**Task objective:**
Extract every line of the material below that contains the string "upper". The match is case-sensitive.

**Supplied entries:**
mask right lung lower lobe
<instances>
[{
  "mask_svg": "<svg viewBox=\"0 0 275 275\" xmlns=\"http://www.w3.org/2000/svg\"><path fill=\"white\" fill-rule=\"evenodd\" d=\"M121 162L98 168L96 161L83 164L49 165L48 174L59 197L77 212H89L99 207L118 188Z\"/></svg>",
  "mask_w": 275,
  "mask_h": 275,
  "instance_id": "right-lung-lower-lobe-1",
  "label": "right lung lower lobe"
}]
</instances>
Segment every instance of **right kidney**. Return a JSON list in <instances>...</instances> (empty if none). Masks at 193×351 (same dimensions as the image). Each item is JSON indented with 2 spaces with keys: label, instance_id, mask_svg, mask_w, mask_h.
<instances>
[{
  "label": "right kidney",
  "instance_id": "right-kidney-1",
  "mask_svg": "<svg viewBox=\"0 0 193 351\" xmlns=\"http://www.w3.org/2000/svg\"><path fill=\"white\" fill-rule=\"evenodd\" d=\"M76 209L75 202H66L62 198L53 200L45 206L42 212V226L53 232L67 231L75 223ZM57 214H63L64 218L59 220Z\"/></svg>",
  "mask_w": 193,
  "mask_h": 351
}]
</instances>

* * *

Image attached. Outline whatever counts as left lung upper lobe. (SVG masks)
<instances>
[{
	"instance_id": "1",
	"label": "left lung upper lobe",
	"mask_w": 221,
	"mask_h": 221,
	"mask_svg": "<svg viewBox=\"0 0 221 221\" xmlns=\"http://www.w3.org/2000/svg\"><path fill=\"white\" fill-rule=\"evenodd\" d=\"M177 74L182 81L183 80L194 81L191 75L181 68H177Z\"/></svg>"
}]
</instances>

**Task response:**
Image attached. Outline whatever counts as left lung upper lobe. (SVG masks)
	"label": "left lung upper lobe",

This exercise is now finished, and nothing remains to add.